Schreib mir gerne in die Kommentare, was dir hilft, dich besser abzugrenzen.

Abgrenzung lernen ist ein Prozess

Und ich bin diesen Weg ich nicht alleine gegangen. Ich hatte Unterstützung von einer Coach, die mir geholfen hat, meine Muster, Konditionierungen aufzudecken und mich selbst so besser zu verstehen.

Denn, wenn du dich verstehst und weißt, warum du wie tickst, kannst du Dinge ändern.

Wenn du etwas ändern magst: Such dir psychologische Unterstützung oder nimm ein Coaching in Anspruch. Ich kann dir aus eigener Erfahrung und aus meiner Coachingpraxis sagen: Es lohnt sich so oder so sehr.

Alles Liebe,
Susanne

Susanne Hillar, Netzwerkmitglied

Susanne Hillar

ist systemische Kinder-, Jugend- & Erwachsenencoach und EFT-Coach. Sie bietet auch transgenerationale Trauma- & Ahnenarbeit an.
www.susannehillar.de

Netzwerkmitglied für Köln (D)

Häufig gestellte Fragen zu Abgrenzung (FAQs)

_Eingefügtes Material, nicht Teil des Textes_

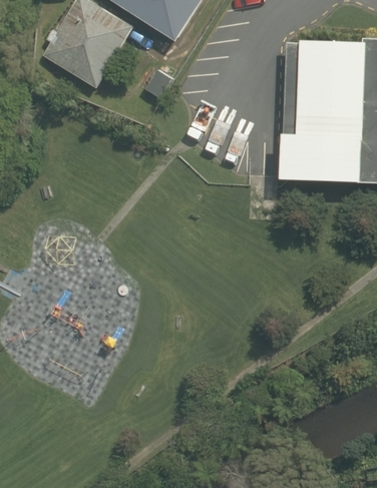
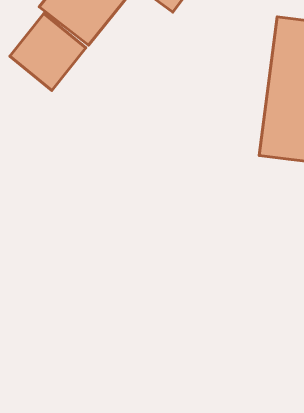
building: none -> [10,14,86,90]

Warum kann ich mich als Hochsensibler so schwer abgrenzen?

Viele Hochsensible übernehmen Stimmungen und Gefühle anderer unbewusst und fühlen sich dann wie „emotional angesteckt“. Oft steckt dahinter der alte Glaubenssatz, nicht liebenswert zu sein – also versucht man, es allen recht zu machen.

Wie merke ich, ob ein Gefühl gerade wirklich meins ist?

Mach kurz Pause, atme tief durch und frag dich: „Ist das mein Gefühl – oder kommt es aus meinem Umfeld?“ Allein diese Mini-Prüfung bringt oft sofort mehr Klarheit und Abstand.

Was hilft bei plötzlichen Stimmungsschwankungen durch andere Menschen?

Atme einmal bewusst durch und checke, ob jemand in deiner Nähe gerade traurig, wütend oder angespannt ist. So verhinderst du, dass du fremde Emotionen automatisch zu deinen eigenen machst.

Wie lerne ich als Hochsensibler besser Nein zu sagen?

Übe, Nein zu sagen, wenn du Nein meinst, und steh dabei für deine Bedürfnisse ein. Je öfter du das machst, desto weniger wirst du aus Erschöpfung heraus „Ja“ sagen, nur um gemocht zu werden.

Wie stärke ich meinen Selbstwert, damit Abgrenzung leichter wird?

Lern dich selbst besser kennen: Was tut dir gut, welche Menschen/Routinen/Hobbys stärken dich – und was zieht dich runter? Manchmal bedeutet Selbstwert auch, unpassende Jobs, Freundschaften oder Beziehungen loszulassen.

2 Kommentare

  1. Ich denke immer wenn Menschen Z. B. Meine Familie in meiner Nähe sind muss ich mich so verhalten dass es denen gefällt

  2. Hallo Susanne, es wäre interessant wie du dir das erklärst dass du dich „auf einmal“ abgrenzen konntest.

    Bei Dingen die negativ für mich sind und nicht zum Job gehören, muss und kann ich mich abgrenzen.

    Bei Menschen muss ich mich NIE abgrenzen, weil ich mich immer verbunden fühle mit allen Leuten und alle möglichen Gefühle kenne.